The group is hardly the first to call for sweeping changes in the healthcare system. Nor is it a bastion of altruism; its ranks include some of the country’s biggest health insurance companies, managed-care giant Kaiser Permanente, drug manufacturers and medical equipment makers. Other members, such as Safeway and PepsiCo, are eager to stem the growth in their health insurance costs, which have risen in part because their payments subsidize care for the poor and the uninsured.
What makes this coalition different is that it unites two former adversaries -- firms that have traditionally opposed constraints on healthcare spending and businesses that have been pressing government to do just that. And although the group has no labor unions on board, its goal is now the same as Big Labor’s. That alignment is new and propitious.
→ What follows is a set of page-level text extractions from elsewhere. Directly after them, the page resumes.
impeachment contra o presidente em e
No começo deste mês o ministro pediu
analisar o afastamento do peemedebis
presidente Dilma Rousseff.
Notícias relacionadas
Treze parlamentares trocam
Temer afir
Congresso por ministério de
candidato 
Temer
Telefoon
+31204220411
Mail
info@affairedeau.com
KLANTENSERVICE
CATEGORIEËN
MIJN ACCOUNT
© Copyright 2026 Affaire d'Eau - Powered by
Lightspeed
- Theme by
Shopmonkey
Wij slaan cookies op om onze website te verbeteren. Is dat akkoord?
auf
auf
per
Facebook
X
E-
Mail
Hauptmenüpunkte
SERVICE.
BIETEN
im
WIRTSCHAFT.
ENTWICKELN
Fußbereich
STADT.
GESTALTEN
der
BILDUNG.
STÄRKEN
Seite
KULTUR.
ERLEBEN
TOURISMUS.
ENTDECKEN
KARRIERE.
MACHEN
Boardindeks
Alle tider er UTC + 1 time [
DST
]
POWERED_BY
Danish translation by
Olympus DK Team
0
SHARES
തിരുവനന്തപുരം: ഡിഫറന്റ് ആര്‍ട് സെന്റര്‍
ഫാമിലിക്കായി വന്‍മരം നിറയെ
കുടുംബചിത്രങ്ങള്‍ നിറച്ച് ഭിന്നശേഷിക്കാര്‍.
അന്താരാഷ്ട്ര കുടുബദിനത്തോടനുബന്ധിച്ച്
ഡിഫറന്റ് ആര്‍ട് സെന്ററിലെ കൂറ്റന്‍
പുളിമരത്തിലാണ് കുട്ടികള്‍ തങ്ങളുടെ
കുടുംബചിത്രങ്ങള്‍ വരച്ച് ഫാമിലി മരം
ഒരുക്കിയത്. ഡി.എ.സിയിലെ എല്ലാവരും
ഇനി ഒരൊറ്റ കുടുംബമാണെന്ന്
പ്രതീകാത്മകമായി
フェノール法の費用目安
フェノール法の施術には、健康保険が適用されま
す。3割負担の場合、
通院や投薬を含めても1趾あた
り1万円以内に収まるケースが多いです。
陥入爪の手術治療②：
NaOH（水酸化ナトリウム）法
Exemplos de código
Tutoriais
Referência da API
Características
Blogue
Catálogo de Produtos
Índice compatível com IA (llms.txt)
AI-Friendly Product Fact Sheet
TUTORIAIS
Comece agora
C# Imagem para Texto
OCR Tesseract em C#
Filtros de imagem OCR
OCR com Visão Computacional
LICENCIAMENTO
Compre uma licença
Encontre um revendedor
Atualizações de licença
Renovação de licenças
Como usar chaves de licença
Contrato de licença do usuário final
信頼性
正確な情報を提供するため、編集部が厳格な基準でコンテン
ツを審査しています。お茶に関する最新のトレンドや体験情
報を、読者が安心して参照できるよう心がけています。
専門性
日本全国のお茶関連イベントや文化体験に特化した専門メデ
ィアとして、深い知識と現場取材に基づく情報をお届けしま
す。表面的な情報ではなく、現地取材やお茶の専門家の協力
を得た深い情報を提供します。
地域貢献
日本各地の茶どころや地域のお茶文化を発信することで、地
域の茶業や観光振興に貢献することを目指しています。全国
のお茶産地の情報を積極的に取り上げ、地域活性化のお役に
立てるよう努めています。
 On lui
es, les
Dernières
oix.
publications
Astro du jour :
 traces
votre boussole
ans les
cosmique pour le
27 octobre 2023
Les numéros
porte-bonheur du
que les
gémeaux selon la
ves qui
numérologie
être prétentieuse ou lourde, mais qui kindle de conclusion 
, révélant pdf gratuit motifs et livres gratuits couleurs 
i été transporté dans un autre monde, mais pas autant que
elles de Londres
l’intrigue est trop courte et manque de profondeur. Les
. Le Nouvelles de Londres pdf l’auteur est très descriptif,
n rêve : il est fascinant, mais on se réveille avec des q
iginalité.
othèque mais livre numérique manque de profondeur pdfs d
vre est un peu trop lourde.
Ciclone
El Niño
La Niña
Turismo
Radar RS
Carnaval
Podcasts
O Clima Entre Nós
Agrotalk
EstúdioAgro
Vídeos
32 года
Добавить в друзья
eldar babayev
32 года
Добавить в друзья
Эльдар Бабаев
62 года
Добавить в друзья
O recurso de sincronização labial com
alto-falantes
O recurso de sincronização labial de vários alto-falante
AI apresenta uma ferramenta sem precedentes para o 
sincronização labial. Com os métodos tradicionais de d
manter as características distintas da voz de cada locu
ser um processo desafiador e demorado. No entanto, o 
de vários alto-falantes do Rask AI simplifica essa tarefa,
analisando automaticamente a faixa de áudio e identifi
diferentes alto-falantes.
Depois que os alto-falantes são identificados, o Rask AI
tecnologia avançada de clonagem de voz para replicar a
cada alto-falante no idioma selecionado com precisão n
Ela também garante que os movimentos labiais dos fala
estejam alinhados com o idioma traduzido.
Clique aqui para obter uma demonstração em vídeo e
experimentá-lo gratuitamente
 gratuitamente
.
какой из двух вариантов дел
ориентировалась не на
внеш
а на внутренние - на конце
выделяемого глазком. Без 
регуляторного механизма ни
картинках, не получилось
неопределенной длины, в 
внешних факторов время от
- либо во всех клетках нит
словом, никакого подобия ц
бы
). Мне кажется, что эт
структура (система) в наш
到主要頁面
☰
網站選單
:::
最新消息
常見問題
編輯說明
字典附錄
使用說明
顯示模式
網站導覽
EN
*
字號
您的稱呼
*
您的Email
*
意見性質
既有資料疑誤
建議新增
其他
Now comes the hard part. The coalition postponed the policy heavy lifting by instead advocating broad principles. Some of those -- which are consistent with Gov. Arnold Schwarzenegger’s reform proposal -- shouldn’t be controversial. For example, the group calls for giving individuals as large a deduction for health insurance expenses as businesses receive and providing more financial incentives to lead a healthy lifestyle. But the coalition also wants to make insurance mandatory, and it would divide the cost for that coverage among consumers, government and businesses.
It would have been more admirable had the group come up with ways to achieve those ends. But at least it is pushing for a genuine overhaul rather than just tinkering around the edges of a system that’s badly broken.